### Testo di lettura ###

Ma cos’è questa crisi?
Nella partita col Napoli la squadra aveva espresso il più bel gioco messo finora in mostra. Tutto lasciava prevedere che il futuro sarebbe proseguito sulla stessa falsariga. Improvvisamente invece la squadra sembrò accusar la fatica e un certo annebbiamento d’idee. Tre pareggi consecutivi, due in casa (Spal e Sampdoria) ed uno sul campo della Lazio, suscitavano un certo allarme tra i tifosi fiorentini, speranze in quelli milanesi, incertezze tra la stampa. Nessuna delle squadre inseguitrici sapeva però approfittarne: cinque erano i punti di distacco tra Fiorentina e seconda classificata dopo la partita col Napoli, e cinque rimanevano anche dopo la serie dei tre pareggi consecutivi.

### Dati archiviati ###

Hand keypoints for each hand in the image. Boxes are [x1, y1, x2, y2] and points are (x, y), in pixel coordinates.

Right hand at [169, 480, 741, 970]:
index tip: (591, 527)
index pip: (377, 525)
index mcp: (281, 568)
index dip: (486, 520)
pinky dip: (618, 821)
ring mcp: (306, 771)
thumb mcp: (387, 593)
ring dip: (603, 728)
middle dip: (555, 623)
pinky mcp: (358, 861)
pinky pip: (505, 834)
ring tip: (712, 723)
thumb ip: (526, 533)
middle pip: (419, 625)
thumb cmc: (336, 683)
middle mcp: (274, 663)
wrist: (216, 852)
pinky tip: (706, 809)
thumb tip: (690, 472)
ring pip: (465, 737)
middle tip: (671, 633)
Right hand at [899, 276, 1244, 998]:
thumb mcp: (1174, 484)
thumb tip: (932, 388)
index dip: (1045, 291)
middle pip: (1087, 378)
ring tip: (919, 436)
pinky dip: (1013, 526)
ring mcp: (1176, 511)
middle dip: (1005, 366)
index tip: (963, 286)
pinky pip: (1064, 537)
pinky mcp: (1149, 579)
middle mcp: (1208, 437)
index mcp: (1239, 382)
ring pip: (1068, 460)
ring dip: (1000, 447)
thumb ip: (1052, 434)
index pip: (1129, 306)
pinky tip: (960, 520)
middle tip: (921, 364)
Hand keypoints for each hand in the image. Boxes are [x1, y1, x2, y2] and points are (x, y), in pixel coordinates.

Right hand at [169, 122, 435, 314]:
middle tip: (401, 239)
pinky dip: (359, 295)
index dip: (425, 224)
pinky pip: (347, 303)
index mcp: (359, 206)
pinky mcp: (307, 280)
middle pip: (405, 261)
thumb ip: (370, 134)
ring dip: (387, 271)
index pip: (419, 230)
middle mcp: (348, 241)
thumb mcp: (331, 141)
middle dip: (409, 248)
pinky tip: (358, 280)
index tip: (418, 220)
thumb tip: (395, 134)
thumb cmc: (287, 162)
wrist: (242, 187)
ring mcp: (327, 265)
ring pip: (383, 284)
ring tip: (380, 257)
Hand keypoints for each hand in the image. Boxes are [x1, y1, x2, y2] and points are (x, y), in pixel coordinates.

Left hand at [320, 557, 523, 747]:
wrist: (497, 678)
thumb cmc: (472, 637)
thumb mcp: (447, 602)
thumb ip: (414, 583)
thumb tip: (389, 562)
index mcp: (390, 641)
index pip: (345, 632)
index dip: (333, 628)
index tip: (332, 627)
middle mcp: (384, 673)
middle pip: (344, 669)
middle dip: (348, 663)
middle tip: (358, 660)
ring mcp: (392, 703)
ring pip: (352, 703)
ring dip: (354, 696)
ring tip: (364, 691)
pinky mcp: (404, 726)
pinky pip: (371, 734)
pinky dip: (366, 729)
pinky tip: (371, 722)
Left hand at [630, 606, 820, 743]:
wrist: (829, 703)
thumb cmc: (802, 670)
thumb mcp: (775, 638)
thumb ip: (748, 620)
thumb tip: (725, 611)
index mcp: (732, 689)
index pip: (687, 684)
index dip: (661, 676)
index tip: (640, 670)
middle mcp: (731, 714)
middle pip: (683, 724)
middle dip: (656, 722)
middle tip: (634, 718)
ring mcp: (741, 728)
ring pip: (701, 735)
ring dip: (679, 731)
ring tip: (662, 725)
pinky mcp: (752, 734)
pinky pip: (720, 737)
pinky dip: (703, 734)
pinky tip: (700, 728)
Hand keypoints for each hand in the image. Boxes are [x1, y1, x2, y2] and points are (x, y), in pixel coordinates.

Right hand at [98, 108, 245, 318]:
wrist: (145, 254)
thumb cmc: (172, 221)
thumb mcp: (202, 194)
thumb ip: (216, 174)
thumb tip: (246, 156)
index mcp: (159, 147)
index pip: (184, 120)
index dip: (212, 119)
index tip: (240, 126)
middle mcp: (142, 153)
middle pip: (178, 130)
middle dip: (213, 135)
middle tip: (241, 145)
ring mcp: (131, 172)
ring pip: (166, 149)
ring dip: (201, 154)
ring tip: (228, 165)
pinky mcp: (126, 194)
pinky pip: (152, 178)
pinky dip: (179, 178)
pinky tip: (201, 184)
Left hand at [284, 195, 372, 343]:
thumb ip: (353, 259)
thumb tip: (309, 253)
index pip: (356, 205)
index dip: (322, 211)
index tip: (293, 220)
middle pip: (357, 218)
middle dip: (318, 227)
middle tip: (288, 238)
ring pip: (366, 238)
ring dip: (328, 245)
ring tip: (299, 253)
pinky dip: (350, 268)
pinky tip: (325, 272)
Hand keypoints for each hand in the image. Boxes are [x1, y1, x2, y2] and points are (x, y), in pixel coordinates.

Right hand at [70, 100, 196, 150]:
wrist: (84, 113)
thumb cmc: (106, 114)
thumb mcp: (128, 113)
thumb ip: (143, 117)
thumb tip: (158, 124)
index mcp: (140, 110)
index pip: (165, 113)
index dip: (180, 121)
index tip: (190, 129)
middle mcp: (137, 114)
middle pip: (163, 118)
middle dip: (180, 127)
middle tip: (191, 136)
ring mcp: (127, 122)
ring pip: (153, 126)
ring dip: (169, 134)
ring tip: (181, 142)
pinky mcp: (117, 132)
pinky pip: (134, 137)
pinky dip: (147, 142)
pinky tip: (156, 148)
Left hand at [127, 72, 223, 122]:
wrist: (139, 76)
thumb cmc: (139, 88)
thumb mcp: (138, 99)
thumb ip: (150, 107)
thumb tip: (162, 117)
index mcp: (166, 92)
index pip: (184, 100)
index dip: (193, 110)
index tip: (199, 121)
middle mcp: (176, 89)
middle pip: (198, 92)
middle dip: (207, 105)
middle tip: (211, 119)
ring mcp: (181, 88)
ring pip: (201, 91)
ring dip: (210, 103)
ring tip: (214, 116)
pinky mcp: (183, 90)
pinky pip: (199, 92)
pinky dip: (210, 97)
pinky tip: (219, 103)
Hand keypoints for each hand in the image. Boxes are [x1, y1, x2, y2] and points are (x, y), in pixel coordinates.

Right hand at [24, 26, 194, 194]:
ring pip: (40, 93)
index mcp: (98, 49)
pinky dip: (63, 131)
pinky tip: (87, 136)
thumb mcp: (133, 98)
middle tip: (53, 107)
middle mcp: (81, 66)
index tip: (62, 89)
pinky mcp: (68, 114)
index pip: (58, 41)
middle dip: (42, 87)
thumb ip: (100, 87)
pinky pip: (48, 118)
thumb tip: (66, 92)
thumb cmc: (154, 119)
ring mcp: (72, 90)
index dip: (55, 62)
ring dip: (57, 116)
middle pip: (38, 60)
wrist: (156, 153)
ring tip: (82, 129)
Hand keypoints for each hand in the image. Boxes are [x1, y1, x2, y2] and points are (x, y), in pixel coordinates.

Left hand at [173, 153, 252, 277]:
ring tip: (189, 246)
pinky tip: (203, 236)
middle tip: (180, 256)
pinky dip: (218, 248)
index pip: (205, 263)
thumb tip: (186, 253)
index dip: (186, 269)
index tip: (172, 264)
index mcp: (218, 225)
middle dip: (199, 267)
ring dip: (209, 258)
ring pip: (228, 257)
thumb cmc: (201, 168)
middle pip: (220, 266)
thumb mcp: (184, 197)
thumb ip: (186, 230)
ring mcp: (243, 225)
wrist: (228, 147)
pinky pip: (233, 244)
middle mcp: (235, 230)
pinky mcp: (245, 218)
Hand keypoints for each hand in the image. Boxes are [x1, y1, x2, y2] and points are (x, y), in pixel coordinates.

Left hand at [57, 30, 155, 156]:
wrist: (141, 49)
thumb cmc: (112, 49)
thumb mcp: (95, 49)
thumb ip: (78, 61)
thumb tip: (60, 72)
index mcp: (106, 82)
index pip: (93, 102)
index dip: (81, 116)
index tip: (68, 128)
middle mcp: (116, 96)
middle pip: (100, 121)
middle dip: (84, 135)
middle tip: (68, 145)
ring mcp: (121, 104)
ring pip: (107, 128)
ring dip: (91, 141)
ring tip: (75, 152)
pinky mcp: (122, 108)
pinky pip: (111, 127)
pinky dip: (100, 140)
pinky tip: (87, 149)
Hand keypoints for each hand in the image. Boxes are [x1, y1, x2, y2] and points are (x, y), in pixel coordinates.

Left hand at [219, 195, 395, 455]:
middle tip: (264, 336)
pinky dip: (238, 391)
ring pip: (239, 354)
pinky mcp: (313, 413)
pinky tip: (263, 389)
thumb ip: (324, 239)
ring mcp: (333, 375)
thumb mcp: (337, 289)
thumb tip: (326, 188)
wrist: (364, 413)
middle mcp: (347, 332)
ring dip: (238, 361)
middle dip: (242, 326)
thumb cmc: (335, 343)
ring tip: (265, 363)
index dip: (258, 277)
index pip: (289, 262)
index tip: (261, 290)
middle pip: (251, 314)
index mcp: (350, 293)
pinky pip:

###

• **Consegne**:
1 – Riporta dal brano sulla Fiorentina il tratto che va da "Ma cos’è questa" fino a "tre pareggi consecutivi.".
2 – Nel brano sulla Fiorentina, contro quali squadre arrivarono i tre pareggi consecutivi?
L'elenco non ha alcun legame con il brano sulla Fiorentina.

• **Soluzioni**:
1 –
Ma cos’è questa crisi?
Nella partita col Napoli la squadra aveva espresso il più bel gioco messo finora in mostra. Tutto lasciava prevedere che il futuro sarebbe proseguito sulla stessa falsariga. Improvvisamente invece la squadra sembrò accusar la fatica e un certo annebbiamento d’idee. Tre pareggi consecutivi, due in casa (Spal e Sampdoria) ed uno sul campo della Lazio, suscitavano un certo allarme tra i tifosi fiorentini, speranze in quelli milanesi, incertezze tra la stampa. Nessuna delle squadre inseguitrici sapeva però approfittarne: cinque erano i punti di distacco tra Fiorentina e seconda classificata dopo la partita col Napoli, e cinque rimanevano anche dopo la serie dei tre pareggi consecutivi.

2 – Contro la Spal e la Sampdoria in casa e contro la Lazio sul suo campo.